LA LEZIONE DI GRAMSCI (Ottobre 2019)

 

      Lorenzo Fioramonti succede a Marco Bussetti: si passa dall’atleta al filosofo (anche se, dalla faccia ridanciana, non si direbbe; ma deve essere solo una foto accalappiavoti).
      Lessi un articolo – mi pare, di Porro – intitolato “Le barzellette di Fioramonti”, in cui si evidenziavano tante sue incongruenze logiche. Non sono d’accordo, perché un conto è la lotta politica, che al giorno d’oggi si serve di tutto, anche dei cambi d’opinione improvvisi, e un altro conto è il concetto d’istruzione che deve avere – e penso abbia – ogni ministro, compreso l’attuale.
      La perplessità mi viene nell’apprendere quali siano le sue due prime proposte: mettere tutti in ruolo (presumo, non con concorso per soli esami) e pagare meglio gli insegnanti. Due mète che tutti auspichiamo.
      Manca, però, la mèta principale: una rivisitazione dei programmi e dei metodi d’insegnamento, in modo tale da non sprecare materia grigia. Rimando tutti alla lettura di quanto scrissi il mese scorso, prendendo spunto dal libro di Galli Della Loggia.
      Fioramonti e altri diranno: ma Galli Della Loggia è di destra! A me non pare e non lo conosco. Ma Fioramonti, dal Settembre scorso, è sicuramente di sinistra. Di conseguenza, mi auguro abbia letto, da QUADERNI DAL CARCERE, ciò che sulla scuola pensava Antonio Gramsci, la cui appartenenza alla sinistra è inconfutabile:

Da QUADERNI DAL CARCERE di Antonio Gramsci

      “Occorre persuadere molta gente che anche lo studio è un mestiere, e molto faticoso, con un suo speciale tirocinio, oltre che intellettuale, anche muscolare-nervoso: è un processo di adattamento, è un abito acquisito con lo sforzo, la noia e anche la sofferenza.
      La partecipazione di più larghe masse alla scuola media tende a rallentare la disciplina dello studio, a domandare «facilitazioni». Molti pensano addirittura che la difficoltà sia artificiale, perché sono abituati a considerare lavoro e fatica solo il lavoro manuale. È una questione complessa.”

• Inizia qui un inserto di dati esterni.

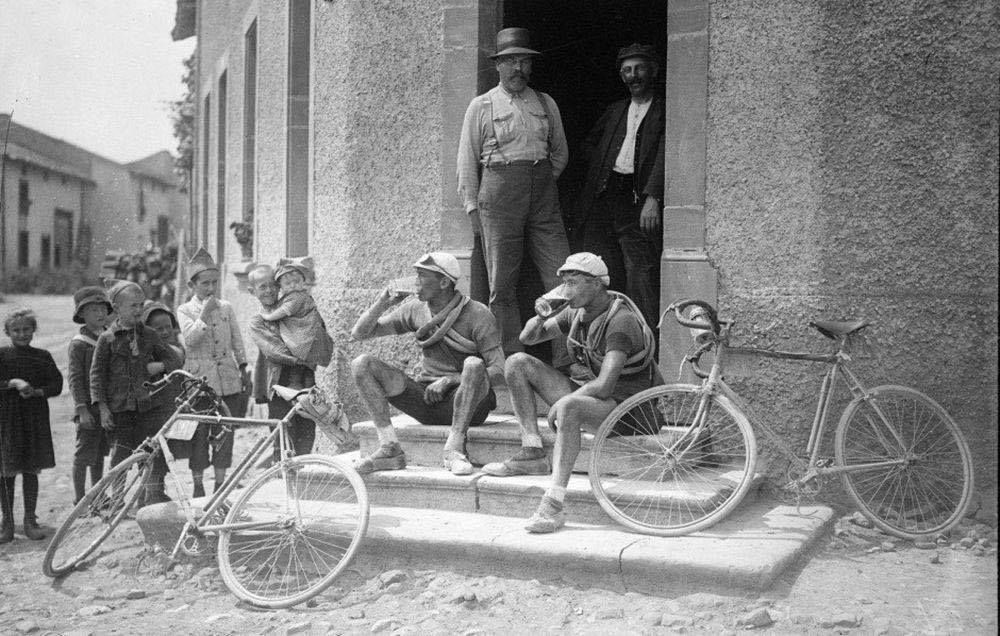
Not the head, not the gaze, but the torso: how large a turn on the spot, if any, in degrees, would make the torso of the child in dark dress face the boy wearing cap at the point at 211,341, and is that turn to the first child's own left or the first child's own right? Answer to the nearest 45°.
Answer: approximately 90° to the first child's own left

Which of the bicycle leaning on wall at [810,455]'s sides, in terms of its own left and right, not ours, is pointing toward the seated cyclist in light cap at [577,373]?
front

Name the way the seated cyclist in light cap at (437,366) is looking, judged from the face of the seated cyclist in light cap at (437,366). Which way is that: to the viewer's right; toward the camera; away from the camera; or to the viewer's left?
to the viewer's left

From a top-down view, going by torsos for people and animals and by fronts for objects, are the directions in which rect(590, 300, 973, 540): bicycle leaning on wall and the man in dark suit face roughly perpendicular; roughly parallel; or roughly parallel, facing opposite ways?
roughly perpendicular

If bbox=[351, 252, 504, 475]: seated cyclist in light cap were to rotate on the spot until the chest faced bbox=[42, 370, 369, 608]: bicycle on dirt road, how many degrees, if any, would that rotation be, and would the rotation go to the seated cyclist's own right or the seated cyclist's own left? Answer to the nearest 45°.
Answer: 0° — they already face it

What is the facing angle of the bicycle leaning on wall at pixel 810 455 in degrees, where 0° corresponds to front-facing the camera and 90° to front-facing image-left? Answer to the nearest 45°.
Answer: approximately 90°

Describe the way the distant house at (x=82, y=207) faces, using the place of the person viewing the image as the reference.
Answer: facing the viewer and to the right of the viewer

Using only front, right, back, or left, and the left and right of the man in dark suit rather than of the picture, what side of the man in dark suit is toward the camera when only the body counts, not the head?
front

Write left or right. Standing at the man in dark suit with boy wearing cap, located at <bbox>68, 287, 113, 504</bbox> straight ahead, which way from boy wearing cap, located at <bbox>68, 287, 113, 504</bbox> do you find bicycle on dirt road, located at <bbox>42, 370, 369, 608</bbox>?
left

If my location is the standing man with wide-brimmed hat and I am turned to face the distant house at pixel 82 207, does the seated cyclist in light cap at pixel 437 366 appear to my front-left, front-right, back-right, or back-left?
back-left
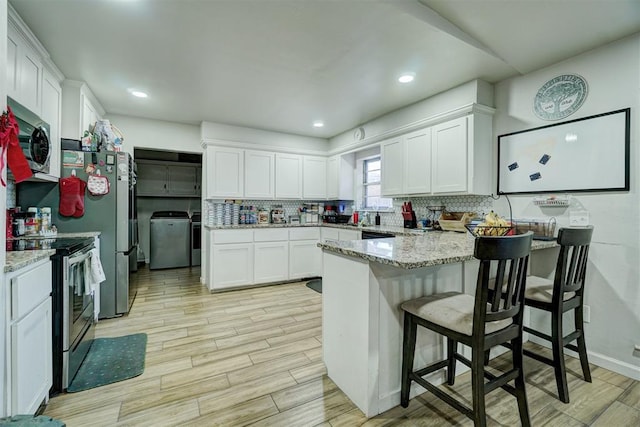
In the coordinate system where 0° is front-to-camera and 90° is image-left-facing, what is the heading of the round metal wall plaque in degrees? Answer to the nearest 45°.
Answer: approximately 45°

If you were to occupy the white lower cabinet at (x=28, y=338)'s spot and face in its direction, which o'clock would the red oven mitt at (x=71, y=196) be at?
The red oven mitt is roughly at 8 o'clock from the white lower cabinet.

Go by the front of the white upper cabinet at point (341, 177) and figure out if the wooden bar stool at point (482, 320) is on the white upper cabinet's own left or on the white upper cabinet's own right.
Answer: on the white upper cabinet's own left

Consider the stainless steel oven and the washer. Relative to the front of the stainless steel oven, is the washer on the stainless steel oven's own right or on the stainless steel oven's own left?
on the stainless steel oven's own left

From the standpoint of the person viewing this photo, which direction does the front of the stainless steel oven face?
facing to the right of the viewer

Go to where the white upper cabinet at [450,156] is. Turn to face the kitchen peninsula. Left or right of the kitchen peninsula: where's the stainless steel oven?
right

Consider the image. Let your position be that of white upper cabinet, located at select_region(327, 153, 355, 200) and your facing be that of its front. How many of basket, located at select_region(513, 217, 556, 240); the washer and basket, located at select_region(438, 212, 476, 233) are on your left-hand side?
2

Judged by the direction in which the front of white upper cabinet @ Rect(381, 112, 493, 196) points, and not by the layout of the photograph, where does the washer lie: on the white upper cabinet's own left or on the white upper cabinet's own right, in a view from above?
on the white upper cabinet's own right

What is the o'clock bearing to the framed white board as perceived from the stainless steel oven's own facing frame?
The framed white board is roughly at 1 o'clock from the stainless steel oven.

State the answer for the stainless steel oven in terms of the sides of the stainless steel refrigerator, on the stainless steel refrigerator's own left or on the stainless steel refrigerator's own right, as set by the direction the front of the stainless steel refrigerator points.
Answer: on the stainless steel refrigerator's own right

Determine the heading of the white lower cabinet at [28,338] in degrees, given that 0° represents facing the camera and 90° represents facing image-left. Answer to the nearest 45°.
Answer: approximately 315°

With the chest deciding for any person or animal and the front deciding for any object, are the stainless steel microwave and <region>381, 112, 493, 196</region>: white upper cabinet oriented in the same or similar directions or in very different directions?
very different directions
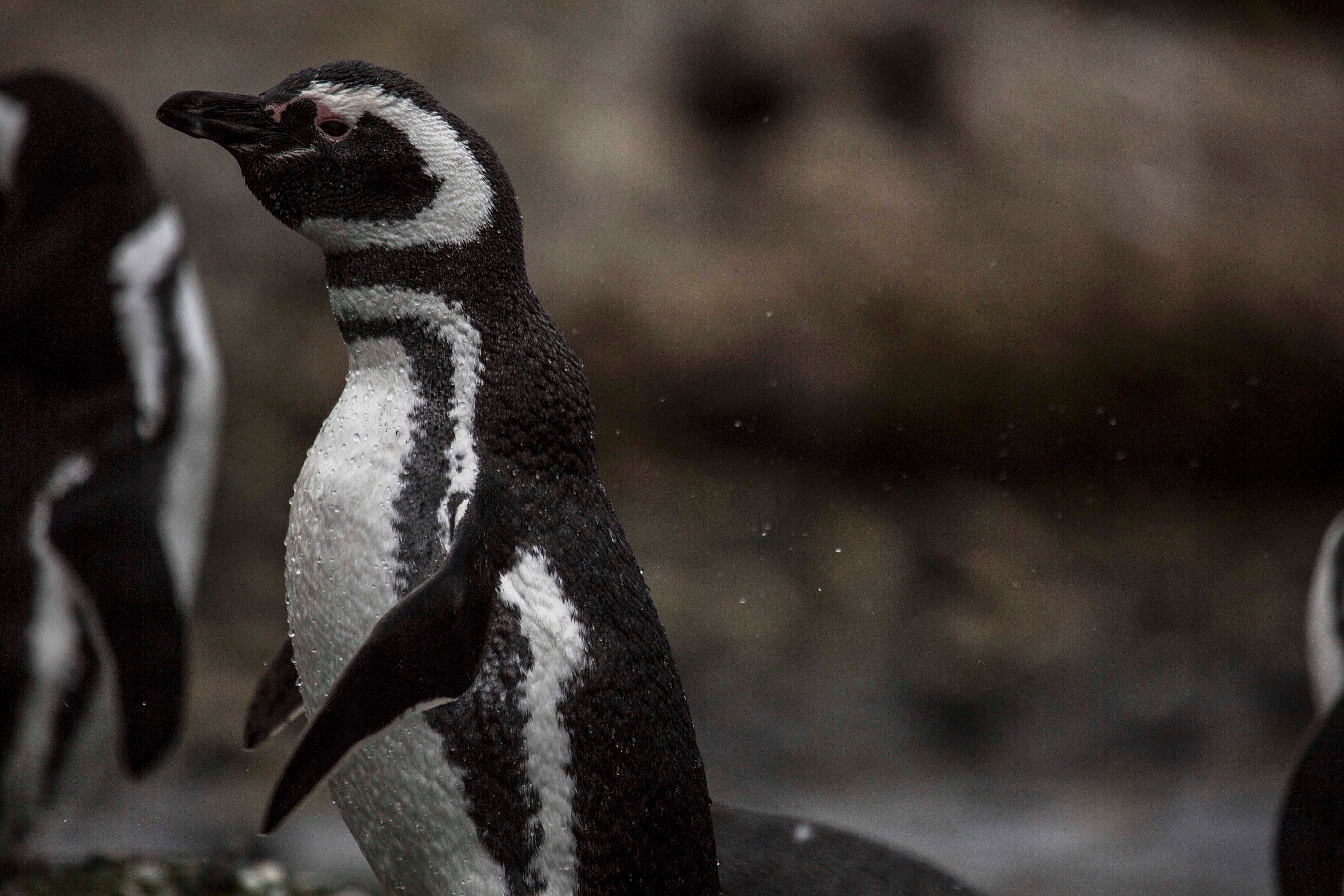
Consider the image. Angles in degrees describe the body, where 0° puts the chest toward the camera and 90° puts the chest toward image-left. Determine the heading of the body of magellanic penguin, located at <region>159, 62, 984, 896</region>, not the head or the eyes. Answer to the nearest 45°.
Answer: approximately 90°

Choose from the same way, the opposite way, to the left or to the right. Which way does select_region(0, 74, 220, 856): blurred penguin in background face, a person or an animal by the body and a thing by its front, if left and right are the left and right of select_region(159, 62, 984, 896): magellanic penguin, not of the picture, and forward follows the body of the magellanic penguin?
the opposite way

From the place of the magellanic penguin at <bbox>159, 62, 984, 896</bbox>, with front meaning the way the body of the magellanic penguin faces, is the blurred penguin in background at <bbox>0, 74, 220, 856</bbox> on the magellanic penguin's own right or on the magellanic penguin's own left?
on the magellanic penguin's own right

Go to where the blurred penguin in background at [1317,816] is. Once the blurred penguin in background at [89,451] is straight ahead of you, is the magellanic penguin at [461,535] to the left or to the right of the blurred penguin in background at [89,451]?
left

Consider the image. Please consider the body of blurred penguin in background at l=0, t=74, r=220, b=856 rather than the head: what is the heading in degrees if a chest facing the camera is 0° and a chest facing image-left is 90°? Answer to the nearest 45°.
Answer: approximately 270°

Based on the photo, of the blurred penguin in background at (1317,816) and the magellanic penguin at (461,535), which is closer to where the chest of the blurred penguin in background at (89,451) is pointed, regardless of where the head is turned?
the blurred penguin in background

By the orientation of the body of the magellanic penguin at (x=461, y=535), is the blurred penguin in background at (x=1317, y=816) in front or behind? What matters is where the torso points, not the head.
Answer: behind

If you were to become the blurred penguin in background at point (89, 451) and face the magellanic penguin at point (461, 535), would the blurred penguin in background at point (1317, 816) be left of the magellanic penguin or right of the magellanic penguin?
left

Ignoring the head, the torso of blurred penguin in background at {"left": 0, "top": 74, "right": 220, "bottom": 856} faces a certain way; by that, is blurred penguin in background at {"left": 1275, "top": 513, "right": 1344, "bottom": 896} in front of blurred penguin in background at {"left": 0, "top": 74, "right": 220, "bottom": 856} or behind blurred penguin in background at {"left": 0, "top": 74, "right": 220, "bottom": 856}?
in front

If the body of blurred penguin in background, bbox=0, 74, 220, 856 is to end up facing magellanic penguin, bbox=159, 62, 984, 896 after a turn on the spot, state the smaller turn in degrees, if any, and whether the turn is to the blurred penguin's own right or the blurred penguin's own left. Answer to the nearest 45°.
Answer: approximately 90° to the blurred penguin's own right
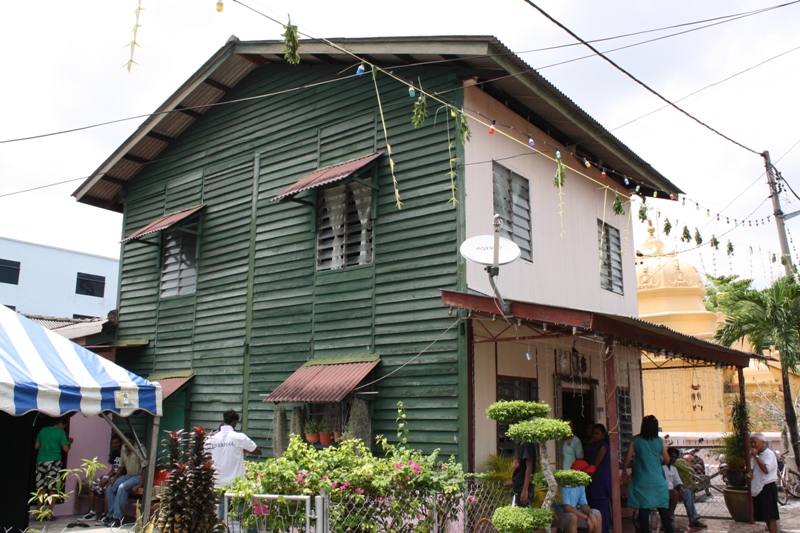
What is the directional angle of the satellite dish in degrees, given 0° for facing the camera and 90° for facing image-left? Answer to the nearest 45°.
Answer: approximately 0°

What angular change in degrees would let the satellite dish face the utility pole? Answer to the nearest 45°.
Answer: approximately 135° to its left

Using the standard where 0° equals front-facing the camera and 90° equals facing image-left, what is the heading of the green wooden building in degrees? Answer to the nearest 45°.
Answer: approximately 315°

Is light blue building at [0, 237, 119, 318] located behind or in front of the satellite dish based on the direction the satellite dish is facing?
behind

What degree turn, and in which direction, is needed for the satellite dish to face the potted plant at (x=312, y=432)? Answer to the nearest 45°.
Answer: approximately 135° to its right
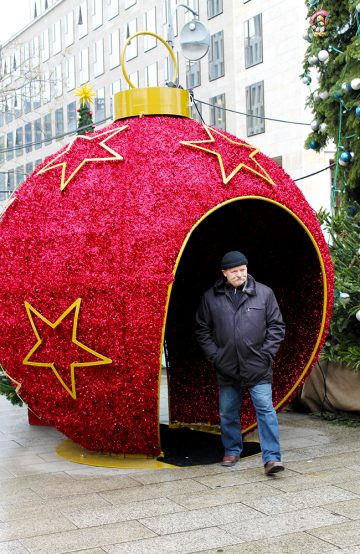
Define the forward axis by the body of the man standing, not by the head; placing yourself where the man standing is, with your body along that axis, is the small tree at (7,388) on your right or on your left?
on your right

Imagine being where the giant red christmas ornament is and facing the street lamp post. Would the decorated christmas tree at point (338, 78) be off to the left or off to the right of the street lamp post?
right

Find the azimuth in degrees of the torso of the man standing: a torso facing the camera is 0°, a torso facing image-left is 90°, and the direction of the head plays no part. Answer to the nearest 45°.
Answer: approximately 0°

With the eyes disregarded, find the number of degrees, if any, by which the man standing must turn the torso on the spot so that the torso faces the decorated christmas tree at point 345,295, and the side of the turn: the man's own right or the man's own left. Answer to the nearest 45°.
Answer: approximately 135° to the man's own left

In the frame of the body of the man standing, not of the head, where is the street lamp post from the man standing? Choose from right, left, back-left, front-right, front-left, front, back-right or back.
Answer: back
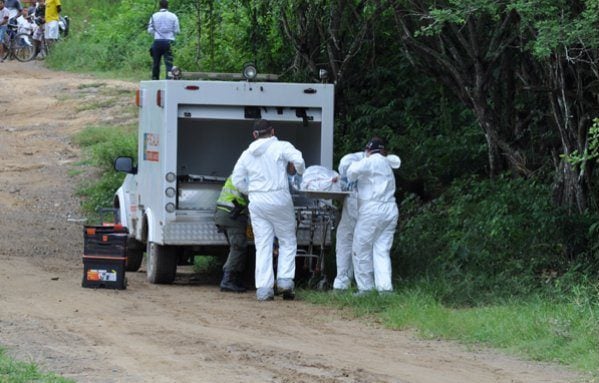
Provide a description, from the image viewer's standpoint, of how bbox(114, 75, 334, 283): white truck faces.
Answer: facing away from the viewer

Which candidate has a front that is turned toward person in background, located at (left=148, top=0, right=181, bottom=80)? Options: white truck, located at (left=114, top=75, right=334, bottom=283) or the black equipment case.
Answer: the white truck

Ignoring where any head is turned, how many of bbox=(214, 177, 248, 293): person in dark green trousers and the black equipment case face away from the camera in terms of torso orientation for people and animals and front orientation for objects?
0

      A quando proposte concrete per l’applicazione alla scuola di concetti comuni ai due personaggi citati?
      Abbiamo fior d’insegnanti che s’impegnano al massimo, purtroppo seguendo l'indirizzo (stavo per dire:l’andazzo...) per cui i ragazzi debbano andare a scuola divertendosi. Sarebbe bello, certo, ma il risultato evidente è l’abitudine a vivere leggermente, a lamentarsi di tutto, a non sopportare nella vita il minimo sacrificio. Ci lamentiamo che i giovani sono teppisti, sono violenti, sono ladri (si pensi all'I.V.A.). Come sono stati educati, in famiglia e a scuola?
      Già i genitori attuali sono così, lo sanno bene gli insegnanti: guai se il bambino non è sempre ossequiato e lodato, ripeto lodato. Un TAR disponibile a dar ragione al genitore si trova quasi sempre, con norme alla mano. Ci sarà un ritorno alla severità educante? Ad un'istruzione meditata che formi cittadini dalla robusta e convinta solidità civica ed etica?
      Chiudo pensando alle considerazioni che, sull'istruzione, già faceva Confucio nel quinto secolo a. C.:
      "La persona che ogni giorno impara cose che egli non sa e le ripete con una mente concentrata e non dimentica le cose che ha studiato: questi può essere chiamato qualcuno davvero disposto ad imparare."